“We’ve got to do it the American way,” Republican presidential candidate Rudy Giuliani said as he unveiled his proposal for health-care reform.
The American way is not single-payer, government-controlled anything. That’s a European way of doing something. That’s a, frankly, a socialist way of doing it. That’s why when you hear Democrats in particular talk about single-payer, mandated health care, universal health care, what they’re talking about is socialized medicine. They’re talking about single-payer—government—controlling your health-care decisions.
Oh, please. The American way is to pretend we don’t already have socialized medicine for the elderly (through Medicare) and for the poor (through Medicaid). The only controversy surrounding these programs is the term “socialized medicine” itself. Certainly one hears few complaints, even from blowhards like Giuliani, that Medicare and Medicaid are too socialistic (though the Bush administration and Congress have done their best to screw up the former by mandating a role for private health insurers, who do the work less efficiently).
President Bush is threatening to veto legislation passed this week that would extend health insurance for the working poor to an additional 3 million (the Senate version) to 5 million (House version) additional children. “When you expand eligibility … you’re really beginning to open up an avenue for people to switch from private insurance to the government,” Bush told the Washington Post last month. Let’s have a show of hands. Readers, how many of you get your health insurance from the sainted private sector? If offered the chance tomorrow to chuck that private plan and go on Medicare, how many would refuse? Anyone? Surely there must be one … no?
“Got to have private ownership,” says Giuliani. Let’s see how his plan measures up.
Candidate: Rudy Giuliani.
Elegance: Very inelegant. A few tax breaks here, a few block grants there, a sprinkling of tort reform; he even, if I’m reading this right, would increase modestly the quantity of un-American socialized medicine available through Medicaid. Rudy, you devil!
Market gimmicks: Plentiful. Rudy’s plan promises “visibility of price, provider qualifications, and risk-adjusted procedure outcomes,” all wonkspeak for less games-playing by doctors and insurers about what they charge, what they’ll pay, and the likelihood that any given procedure will yield results. Unfortunately, obscuring these matters is one thing that private-sector medicine has proved exceptionally skillful at. Giuliani also proposes the creation of “interstate markets,” though there’s no explanation of how these would work. He would also expand health savings accounts, which are merely a ruse to make the insured think that when they see their insurance benefits reduced the fault lies with their own bad consumer choices. In truth, if one is to insure oneself and one’s family responsibly against medical misfortune, there are very few “choices” to make.
Susceptibility to the insurance lobby: Hard to say, because Giuliani doesn’t really specify how he’d regulate insurers. There is, in fact, nothing in Giuliani’s plan that would offend any insurance company, and that may be the point.
Cost: Impossible to quantify, and Rudy doesn’t even try. Media Matters For America thinks Giuliani is getting a free ride on the cost question. Probably, though, it would cost less than the Democratic plans, if only because it doesn’t accomplish very much.
How universal? Not very. See “Cost.”
How socialistic? There is that pesky (and unspecified) Medicaid expansion. The plan includes tax credits and exclusions, but according to strict Republican anti-tax doctrine tax cuts can never be counted as government spending because that assumes the taxpayer’s hard-earned dollar by rights belongs to the government. Back here in the real world, tax cuts do constitute government spending because they have to be offset with tax revenues if the government is to remain in operation.

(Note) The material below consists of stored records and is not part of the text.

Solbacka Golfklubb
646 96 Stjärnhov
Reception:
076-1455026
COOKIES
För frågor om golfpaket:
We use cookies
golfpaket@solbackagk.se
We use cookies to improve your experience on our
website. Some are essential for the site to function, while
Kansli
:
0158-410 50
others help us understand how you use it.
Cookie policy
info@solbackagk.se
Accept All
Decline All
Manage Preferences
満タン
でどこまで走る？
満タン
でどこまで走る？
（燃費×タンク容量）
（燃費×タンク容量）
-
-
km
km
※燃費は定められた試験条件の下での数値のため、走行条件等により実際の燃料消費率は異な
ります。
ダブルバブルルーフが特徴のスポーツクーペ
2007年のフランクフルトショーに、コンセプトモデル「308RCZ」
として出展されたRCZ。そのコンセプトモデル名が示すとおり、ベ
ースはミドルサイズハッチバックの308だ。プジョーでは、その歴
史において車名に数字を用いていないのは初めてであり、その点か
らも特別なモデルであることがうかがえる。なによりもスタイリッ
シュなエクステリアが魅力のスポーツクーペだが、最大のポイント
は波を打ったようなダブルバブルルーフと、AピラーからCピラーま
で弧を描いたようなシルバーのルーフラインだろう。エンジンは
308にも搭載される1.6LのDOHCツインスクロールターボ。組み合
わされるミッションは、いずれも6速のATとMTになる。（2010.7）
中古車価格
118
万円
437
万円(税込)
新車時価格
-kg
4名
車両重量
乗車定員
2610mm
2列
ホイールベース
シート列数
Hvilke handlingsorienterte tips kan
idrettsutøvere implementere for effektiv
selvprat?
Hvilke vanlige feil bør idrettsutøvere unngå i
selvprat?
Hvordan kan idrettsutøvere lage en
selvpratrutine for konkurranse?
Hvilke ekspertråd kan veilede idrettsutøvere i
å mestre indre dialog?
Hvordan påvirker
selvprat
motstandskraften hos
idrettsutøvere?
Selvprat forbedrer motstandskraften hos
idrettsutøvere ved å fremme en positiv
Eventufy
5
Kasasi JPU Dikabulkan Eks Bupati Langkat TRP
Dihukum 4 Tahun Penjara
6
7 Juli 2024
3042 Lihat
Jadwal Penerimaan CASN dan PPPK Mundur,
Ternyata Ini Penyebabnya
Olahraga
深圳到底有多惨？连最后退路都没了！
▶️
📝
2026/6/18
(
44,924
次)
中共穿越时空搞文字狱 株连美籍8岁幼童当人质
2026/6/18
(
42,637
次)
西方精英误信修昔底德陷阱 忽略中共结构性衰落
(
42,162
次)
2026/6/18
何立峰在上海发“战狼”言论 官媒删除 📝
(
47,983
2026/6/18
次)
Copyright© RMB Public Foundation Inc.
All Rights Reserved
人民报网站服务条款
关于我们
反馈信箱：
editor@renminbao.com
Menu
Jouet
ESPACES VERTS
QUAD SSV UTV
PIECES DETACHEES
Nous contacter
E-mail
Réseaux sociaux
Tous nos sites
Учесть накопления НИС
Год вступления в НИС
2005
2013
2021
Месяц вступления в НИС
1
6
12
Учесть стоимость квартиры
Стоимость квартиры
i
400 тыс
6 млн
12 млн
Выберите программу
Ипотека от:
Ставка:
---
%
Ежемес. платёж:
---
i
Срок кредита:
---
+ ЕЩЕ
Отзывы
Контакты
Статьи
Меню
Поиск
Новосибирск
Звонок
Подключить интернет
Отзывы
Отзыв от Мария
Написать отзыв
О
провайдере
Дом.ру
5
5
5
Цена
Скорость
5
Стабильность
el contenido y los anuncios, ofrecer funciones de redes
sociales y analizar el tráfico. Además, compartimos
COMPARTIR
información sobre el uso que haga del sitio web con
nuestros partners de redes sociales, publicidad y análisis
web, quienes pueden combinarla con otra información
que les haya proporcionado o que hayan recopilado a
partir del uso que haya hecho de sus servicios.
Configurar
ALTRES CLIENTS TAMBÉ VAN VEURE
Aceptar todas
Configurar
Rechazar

How disciplined? Not much of an issue here, because apart from the vaguely described transparency requirements (see “Market Gimmicks”), I see any no new burdens that insurers (or even doctors) would feel motivated to evade.
Impact on employers: I will now say something nice about this plan.Giuliani (like Bush before him) takes a step toward leveling the playing field between people who pay for their own health insurance (mainly the self-employed) and people who receive health insurance through their employers. The latter benefit from a tax break unavailable to the former. That’s unfair. Remedying this will accelerate employers’ flight from providing health insurance to their employees, which would be a good thing. Giuliani doesn’t quite have the guts to say that, and at one point he cites increased employer contributions as one of several revenue sources to increase coverage for low-income people. He doesn’t explain how this would work. But to whatever extent Giuliani wants to relieve American employers from a burden of social welfare that ought to reside with the government, I’m for it.
Longevity: Not really an issue here. Private insurers would continue to cover most employees for a relatively short time, either because the employees change jobs or because their bosses switch to other, cheaper providers. Giuliani does, however call for greater investment in computerizing health records, which would at least give doctors a better shot at learning what previous doctors have done to their patients.